● Instructions to follow
Reproduce the text of every item below word for word, omitting the pictures.

● The records
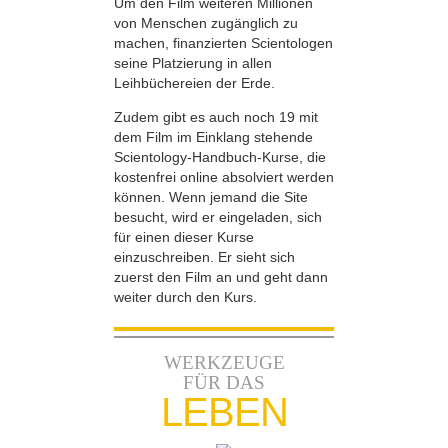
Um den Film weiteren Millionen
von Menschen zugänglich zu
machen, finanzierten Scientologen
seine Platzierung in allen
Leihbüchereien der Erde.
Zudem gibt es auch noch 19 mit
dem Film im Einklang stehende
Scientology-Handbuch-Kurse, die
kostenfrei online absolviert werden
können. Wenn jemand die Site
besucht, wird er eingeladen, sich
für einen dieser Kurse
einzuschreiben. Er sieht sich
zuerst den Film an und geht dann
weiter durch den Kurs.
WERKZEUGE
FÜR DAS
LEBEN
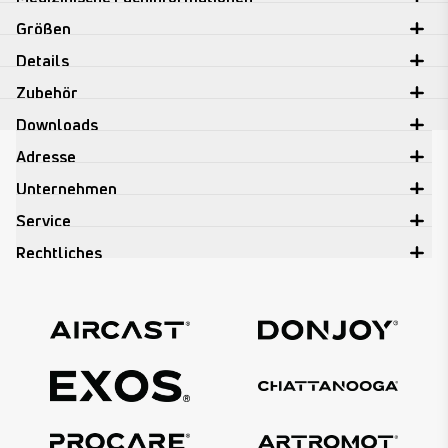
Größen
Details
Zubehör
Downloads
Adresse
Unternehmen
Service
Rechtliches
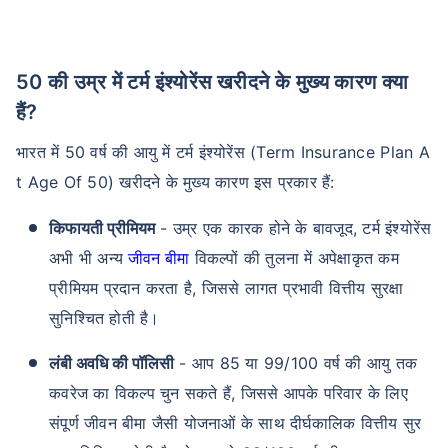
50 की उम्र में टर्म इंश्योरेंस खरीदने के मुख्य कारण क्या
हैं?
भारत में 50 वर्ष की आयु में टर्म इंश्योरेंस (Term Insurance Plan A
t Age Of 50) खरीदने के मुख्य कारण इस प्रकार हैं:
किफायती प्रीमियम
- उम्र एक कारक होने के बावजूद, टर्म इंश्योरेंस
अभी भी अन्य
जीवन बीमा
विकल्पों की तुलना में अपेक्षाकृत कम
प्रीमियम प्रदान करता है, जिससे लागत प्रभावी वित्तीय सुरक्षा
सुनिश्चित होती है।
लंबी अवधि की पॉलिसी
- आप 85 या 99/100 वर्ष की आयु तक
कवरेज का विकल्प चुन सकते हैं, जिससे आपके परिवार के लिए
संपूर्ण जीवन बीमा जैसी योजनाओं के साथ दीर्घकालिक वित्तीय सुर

● The completed task
Um den Film weiteren Millionen
von Menschen zugänglich zu
machen, finanzierten Scientologen
seine Platzierung in allen
Leihbüchereien der Erde.
Zudem gibt es auch noch 19 mit
dem Film im Einklang stehende
Scientology-Handbuch-Kurse, die
kostenfrei online absolviert werden
können. Wenn jemand die Site
besucht, wird er eingeladen, sich
für einen dieser Kurse
einzuschreiben. Er sieht sich
zuerst den Film an und geht dann
weiter durch den Kurs.
WERKZEUGE
FÜR DAS
LEBEN
Größen
Details
Zubehör
Downloads
Adresse
Unternehmen
Service
Rechtliches
50 की उम्र में टर्म इंश्योरेंस खरीदने के मुख्य कारण क्या
हैं?
भारत में 50 वर्ष की आयु में टर्म इंश्योरेंस (Term Insurance Plan A
t Age Of 50) खरीदने के मुख्य कारण इस प्रकार हैं:
किफायती प्रीमियम
- उम्र एक कारक होने के बावजूद, टर्म इंश्योरेंस
अभी भी अन्य
जीवन बीमा
विकल्पों की तुलना में अपेक्षाकृत कम
प्रीमियम प्रदान करता है, जिससे लागत प्रभावी वित्तीय सुरक्षा
सुनिश्चित होती है।
लंबी अवधि की पॉलिसी
- आप 85 या 99/100 वर्ष की आयु तक
कवरेज का विकल्प चुन सकते हैं, जिससे आपके परिवार के लिए
संपूर्ण जीवन बीमा जैसी योजनाओं के साथ दीर्घकालिक वित्तीय सुर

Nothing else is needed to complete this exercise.